Alphonse Elric had never seen so many broken men.
He had had his fill of broken men. He had watched his brother bend over backwards until he very nearly broke trying to get their bodies back. He had watched Lieutenant Hawkeye shatter when Lust told her that the Colonel was dead. He had watched wives and children fall to their knees, sobbing with all the strength left in their bodies when the news was delivered.
This was something else.
This was fields, waves, floods of men who were all broken inside. Every single one of them. Some stared with sightless eyes, others twitched at the slightest noises. Some were physically disfigured, entire faces turned into scared masses of flesh with a few holes in them. Other walked with canes, some in wheelchairs. There were many, many slings.
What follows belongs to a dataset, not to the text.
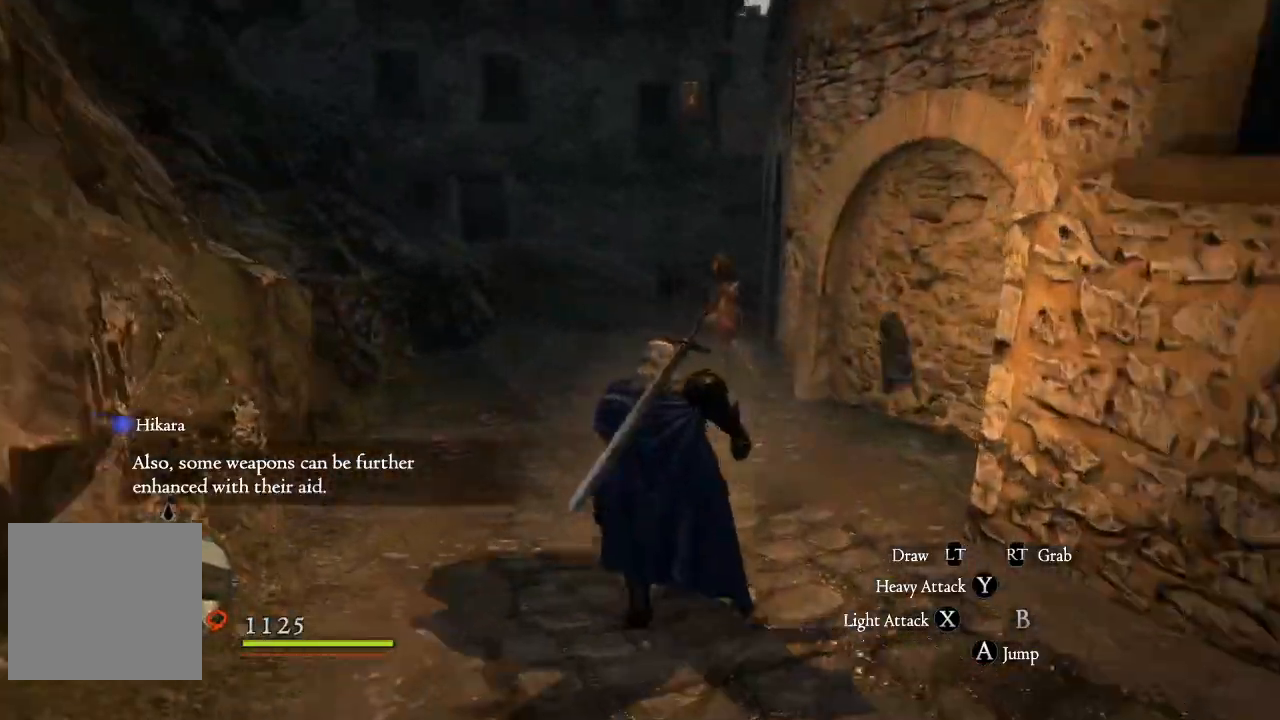
{"buttons": [], "left_stick": "up", "right_stick": "up-right", "events": [[117, "right_stick", "up-right"], [250, "right_stick", "center"], [367, "right_stick", "up-right"]]}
Al felt his heart clench in his throat.
That's all this war was. Mindless fighting. Human beings thrown at each other with deadly weapons in their hands until everyone was injured or dead. Until every man had been bled dry. Until every citizen had shed more tears than they could count.
The war had taken everything from everyone. It had taken almost everything from Al. It had taken his brother, his sister, his grandmother, his safety, his blood, his sweat, his tears, and it sure seemed like sometime it took his sanity. It took hours of his life watching the mailbox, sure that today, today for sure he would get the letter he was looking for. Today for sure he would get just one precious word that would assure him that his brother was still alive. It took his peace of mind. Even he, who Ed would have never even allowed to step one toe on a real battle field, flinched at loud noises that even resembled gunshots.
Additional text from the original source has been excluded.